Document section.

The 58-year-old artist, who possesses degrees in Philosophy and Fine Arts, founded Green Papaya Art Projects, Manila’s foremost independent art space, in 2000.  He continues to run its programs. Until 2007, he also worked with ABS-CBN Merchandising, completing two stints as its Creative Director.  Concurrent to his day jobs, he practiced his art, a career that began with his first solo exhibit in 1987 at Hiraya Gallery.

Norberto Roldan, "Invisibilitus Sum 2"

This month, Peewee brings out more of his boxed constructions, a continuation of his April exhibit at Green Papaya.  Invisibilitus Est. 4, Invisibilitus Sum No. 1, and Invisibilitus Sum No. 2, again center on old chasubles.  Peewee confides how difficult these have been to come by lately.  He collected vintage studio shots for both What is the color of beauty? (1) and (2), the two largest pieces on view.  Both diptychs, the first pits the old photographs against clippings from current fashion magazines, composed with a gathering of clear and colored old bottles.  For the second, he has arranged more of these photos inside boxes.  Peewee has encapsulated the stories of an era within the frames inside the piece.

Norberto Roldan, "What Is The Color of Faith 3"

My favorite pieces in the show belong to the series What Is The Color Of Faith?  For the three pieces that make up this group of works, Peewee resurrected devices he has used in previous works.  Amulets, neon figurines, and bottles filled with herbs and finished with carmen-carmen (square bits of cloth pinned on garments of infants to serve as protection) form crucifixes.  Estampitas pasted on holograms create mesmerizing repetitions.

Given records.

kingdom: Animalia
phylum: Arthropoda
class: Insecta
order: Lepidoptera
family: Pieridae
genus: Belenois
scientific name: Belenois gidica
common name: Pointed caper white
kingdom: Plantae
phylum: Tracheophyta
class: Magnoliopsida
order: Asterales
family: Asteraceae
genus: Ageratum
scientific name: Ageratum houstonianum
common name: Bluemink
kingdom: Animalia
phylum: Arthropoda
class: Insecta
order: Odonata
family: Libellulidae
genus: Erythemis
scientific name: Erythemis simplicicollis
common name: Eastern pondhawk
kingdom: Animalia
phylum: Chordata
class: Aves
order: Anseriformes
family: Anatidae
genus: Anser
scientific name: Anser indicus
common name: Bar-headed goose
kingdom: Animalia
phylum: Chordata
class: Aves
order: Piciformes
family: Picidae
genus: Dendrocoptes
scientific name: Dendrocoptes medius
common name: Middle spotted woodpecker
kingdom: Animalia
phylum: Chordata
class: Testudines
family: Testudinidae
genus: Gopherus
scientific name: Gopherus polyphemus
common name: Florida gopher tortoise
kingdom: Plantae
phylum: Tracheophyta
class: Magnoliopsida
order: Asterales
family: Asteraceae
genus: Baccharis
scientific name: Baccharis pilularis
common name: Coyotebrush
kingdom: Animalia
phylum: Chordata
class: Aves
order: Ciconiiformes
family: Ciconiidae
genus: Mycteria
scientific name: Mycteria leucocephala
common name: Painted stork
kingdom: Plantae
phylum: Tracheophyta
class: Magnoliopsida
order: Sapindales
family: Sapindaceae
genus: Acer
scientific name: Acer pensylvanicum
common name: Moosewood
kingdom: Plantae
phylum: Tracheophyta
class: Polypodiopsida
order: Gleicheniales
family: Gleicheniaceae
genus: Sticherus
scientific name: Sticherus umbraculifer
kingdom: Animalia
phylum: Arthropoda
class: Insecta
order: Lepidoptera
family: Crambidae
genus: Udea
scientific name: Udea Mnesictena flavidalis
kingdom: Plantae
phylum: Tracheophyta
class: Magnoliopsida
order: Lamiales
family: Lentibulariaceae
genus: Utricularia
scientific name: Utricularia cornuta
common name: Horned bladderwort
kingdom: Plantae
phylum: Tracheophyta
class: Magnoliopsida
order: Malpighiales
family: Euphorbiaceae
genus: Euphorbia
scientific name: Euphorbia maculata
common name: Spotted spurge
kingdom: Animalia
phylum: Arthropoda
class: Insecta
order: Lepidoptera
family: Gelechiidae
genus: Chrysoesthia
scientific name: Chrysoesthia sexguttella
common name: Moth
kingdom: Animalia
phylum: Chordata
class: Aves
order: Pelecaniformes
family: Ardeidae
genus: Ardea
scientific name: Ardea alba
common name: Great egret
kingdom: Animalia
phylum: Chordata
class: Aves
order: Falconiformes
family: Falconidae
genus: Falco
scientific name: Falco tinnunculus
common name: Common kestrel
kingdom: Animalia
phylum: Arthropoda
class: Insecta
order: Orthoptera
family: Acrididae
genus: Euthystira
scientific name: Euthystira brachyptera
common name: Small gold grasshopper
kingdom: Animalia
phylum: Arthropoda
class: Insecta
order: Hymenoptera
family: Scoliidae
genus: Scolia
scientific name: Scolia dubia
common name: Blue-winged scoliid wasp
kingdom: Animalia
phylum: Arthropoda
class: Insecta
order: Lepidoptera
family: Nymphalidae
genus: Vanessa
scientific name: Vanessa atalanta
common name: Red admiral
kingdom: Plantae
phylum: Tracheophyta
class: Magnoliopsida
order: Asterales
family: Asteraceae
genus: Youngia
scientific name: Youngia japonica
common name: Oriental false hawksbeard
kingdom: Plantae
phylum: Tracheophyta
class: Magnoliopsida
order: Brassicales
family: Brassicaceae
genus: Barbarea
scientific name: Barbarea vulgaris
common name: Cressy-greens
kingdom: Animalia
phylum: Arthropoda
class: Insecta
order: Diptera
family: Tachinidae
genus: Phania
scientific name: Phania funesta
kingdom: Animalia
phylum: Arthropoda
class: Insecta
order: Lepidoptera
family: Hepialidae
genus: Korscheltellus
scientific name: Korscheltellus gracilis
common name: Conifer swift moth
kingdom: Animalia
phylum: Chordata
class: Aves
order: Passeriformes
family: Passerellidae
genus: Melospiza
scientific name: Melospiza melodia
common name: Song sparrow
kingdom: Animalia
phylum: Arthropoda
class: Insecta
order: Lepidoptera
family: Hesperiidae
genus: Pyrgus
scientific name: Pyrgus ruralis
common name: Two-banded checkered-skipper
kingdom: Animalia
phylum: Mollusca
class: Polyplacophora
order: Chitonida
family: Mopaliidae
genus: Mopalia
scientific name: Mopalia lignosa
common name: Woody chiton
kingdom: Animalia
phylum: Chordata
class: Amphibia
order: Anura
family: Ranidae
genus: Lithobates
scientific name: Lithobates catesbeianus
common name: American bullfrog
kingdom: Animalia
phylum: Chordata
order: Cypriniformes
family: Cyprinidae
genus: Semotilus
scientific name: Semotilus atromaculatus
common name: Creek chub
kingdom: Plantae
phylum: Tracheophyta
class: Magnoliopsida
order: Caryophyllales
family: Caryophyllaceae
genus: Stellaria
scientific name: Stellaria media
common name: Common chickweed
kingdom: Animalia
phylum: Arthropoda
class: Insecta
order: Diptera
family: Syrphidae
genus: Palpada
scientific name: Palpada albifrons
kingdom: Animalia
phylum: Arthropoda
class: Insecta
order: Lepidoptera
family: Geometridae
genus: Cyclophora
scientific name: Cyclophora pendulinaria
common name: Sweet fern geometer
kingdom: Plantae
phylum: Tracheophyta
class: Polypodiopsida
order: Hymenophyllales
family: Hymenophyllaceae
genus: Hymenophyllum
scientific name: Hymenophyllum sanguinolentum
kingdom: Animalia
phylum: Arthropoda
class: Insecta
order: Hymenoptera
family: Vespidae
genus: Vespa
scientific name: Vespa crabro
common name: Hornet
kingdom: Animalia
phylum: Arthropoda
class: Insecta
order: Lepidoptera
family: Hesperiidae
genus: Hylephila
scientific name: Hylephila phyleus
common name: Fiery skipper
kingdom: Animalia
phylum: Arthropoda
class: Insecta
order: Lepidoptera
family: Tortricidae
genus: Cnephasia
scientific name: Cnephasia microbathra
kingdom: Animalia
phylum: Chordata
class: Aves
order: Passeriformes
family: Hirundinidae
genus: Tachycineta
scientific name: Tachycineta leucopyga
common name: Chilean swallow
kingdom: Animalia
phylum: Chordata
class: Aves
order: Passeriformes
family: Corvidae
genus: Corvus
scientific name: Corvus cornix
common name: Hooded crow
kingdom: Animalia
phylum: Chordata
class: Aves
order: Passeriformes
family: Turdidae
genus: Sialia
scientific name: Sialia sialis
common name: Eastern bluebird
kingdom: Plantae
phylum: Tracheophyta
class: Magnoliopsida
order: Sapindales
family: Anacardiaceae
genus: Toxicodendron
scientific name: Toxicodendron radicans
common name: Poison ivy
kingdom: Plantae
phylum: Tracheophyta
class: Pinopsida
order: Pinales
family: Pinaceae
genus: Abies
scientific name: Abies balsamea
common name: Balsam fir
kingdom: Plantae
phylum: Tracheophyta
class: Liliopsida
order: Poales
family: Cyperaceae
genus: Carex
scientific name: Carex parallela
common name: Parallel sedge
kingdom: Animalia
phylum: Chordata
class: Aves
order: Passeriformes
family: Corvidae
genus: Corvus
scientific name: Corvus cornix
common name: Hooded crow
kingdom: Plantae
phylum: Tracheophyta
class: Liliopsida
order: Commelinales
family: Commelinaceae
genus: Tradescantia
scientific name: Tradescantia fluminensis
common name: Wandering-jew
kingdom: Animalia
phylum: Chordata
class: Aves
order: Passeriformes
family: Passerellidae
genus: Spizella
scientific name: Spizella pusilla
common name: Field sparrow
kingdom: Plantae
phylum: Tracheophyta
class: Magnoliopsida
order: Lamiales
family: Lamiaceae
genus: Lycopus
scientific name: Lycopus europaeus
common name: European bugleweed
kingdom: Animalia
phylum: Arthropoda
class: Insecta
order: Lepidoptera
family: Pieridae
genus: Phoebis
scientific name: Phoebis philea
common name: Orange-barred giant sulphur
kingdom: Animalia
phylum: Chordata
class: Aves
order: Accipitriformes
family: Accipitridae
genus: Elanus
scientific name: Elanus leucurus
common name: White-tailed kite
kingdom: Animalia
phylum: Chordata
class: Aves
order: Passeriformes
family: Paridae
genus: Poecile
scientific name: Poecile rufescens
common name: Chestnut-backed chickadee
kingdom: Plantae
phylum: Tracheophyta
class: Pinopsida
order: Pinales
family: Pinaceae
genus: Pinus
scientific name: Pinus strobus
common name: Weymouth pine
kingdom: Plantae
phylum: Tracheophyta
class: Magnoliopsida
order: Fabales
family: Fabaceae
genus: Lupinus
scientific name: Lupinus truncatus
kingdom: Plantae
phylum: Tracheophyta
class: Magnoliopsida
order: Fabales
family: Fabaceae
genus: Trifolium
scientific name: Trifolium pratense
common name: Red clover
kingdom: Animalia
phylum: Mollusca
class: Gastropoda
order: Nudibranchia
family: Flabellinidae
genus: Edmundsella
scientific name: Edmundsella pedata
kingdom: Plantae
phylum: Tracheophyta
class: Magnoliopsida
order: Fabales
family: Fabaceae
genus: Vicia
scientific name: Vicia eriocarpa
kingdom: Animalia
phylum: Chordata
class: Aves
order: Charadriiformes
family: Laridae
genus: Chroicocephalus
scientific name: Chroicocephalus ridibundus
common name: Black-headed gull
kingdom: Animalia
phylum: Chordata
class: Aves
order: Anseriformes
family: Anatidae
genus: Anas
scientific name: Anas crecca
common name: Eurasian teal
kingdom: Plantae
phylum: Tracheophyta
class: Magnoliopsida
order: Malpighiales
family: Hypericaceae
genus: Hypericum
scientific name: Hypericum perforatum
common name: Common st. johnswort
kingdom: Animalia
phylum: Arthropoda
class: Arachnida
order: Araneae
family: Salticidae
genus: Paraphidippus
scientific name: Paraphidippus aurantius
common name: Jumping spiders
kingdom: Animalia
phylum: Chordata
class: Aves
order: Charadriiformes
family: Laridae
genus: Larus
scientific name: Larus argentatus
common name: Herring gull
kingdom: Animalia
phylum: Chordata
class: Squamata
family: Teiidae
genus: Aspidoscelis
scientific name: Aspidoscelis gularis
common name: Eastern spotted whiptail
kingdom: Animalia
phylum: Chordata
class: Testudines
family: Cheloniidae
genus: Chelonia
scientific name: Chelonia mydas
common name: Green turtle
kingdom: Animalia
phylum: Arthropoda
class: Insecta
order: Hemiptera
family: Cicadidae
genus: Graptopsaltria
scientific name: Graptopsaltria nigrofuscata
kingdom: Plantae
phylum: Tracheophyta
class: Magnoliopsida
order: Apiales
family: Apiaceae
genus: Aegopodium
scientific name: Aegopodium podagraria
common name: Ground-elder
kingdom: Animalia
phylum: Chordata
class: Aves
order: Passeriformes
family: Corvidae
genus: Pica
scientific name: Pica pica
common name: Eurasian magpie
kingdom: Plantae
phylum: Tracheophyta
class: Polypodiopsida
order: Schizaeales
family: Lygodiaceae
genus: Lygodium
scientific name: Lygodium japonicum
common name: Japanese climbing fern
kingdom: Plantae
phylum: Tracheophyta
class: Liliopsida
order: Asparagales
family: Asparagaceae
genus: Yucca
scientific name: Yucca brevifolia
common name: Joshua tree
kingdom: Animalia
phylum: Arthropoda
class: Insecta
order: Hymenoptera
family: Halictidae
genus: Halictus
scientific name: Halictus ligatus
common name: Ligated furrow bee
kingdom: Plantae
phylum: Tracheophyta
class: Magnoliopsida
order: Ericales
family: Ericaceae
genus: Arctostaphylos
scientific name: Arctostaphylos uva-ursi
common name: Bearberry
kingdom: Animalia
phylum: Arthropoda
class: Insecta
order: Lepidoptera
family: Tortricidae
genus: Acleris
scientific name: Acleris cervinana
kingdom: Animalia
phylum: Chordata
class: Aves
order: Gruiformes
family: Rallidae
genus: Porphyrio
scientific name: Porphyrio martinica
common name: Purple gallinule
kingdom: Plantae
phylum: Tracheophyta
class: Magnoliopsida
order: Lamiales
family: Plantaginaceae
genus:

Problems and tasks.
1 - According to the exhibit article, where and in what year did the artist hold his first solo exhibit?
2 - Transcribe a passage of the exhibit article, beginning at the words "The 58-year-old artist, who" and stopping after the words "at Hiraya Gallery.".
The entries were taken from a source separate from the exhibit article.

Answers below.
1 - His first solo exhibit was at Hiraya Gallery in 1987.

2 -
The 58-year-old artist, who possesses degrees in Philosophy and Fine Arts, founded Green Papaya Art Projects, Manila’s foremost independent art space, in 2000.  He continues to run its programs. Until 2007, he also worked with ABS-CBN Merchandising, completing two stints as its Creative Director.  Concurrent to his day jobs, he practiced his art, a career that began with his first solo exhibit in 1987 at Hiraya Gallery.